Calicheamicin

Ladror D, et al. Drug Metabolism and Disposition, 2024, 52(2), 135-142.

Calicheamicin, an enediyne antibiotic with extreme cytotoxicity, is a validated payload in antibody-drug conjugates (ADCs). The preclinical evaluation of ABBV-011, an SEZ6-targeted calicheamicin ADC, focused on experimental characterization of catabolic stability. Researchers employed in vitro plasma incubation assays combined with HPLC-MS analytical profiling to identify circulating metabolites and catabolites. Comparative metabolic studies against gemtuzumab ozogamicin and inotuzumab ozogamicin revealed a novel liability: disulfide bond cleavage in the N-acetyl-γ-calicheamicin payload, compromising linker stability. This was further supported by in vivo pharmacokinetic experiments, which confirmed similar degradation pathways. These experimental insights emphasize the importance of systematic catabolic pathway analysis to optimize linker design and predict ADC performance. ABBV-011 exemplifies how targeted metabolism studies of calicheamicin conjugates inform rational ADC development.
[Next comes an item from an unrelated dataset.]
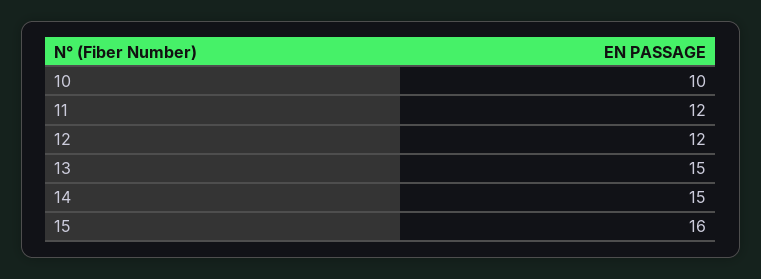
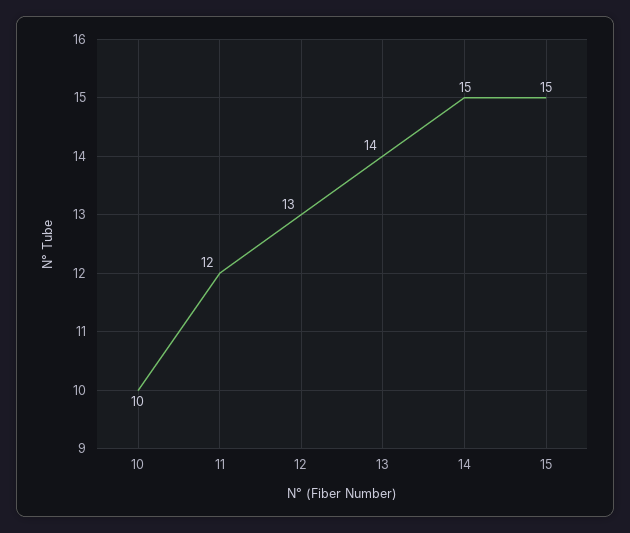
12: 12 -> 13
13: 15 -> 14
15: 16 -> 15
DuPont M, et al. International Journal of Pharmaceutics, 2024, 654, 123954.

Calicheamicin was experimentally applied through conjugation with a pH Low Insertion Peptide (pHLIP) to achieve tumor-selective delivery. A reduced calicheamicin derivative was covalently linked to a single cysteine at the membrane-inserting terminus of pHLIP. Upon insertion into cellular membranes under acidic tumor microenvironments, cytoplasmic disulfide reduction triggered release of the active drug. Experimental validation included interaction studies with liposomal and cellular membranes, demonstrating effective DNA strand cleavage and cytotoxicity in proliferative cancer cells and non-proliferative M2 macrophages. In vivo murine models showed significant tumor growth inhibition without systemic toxicity. Biodistribution analyses confirmed selective intratumoral accumulation, particularly at tumor-stroma interfaces, with concomitant depletion of CD206⁺ tumor-associated macrophages, highlighting the therapeutic potential of pHLIP-calicheamicin conjugates.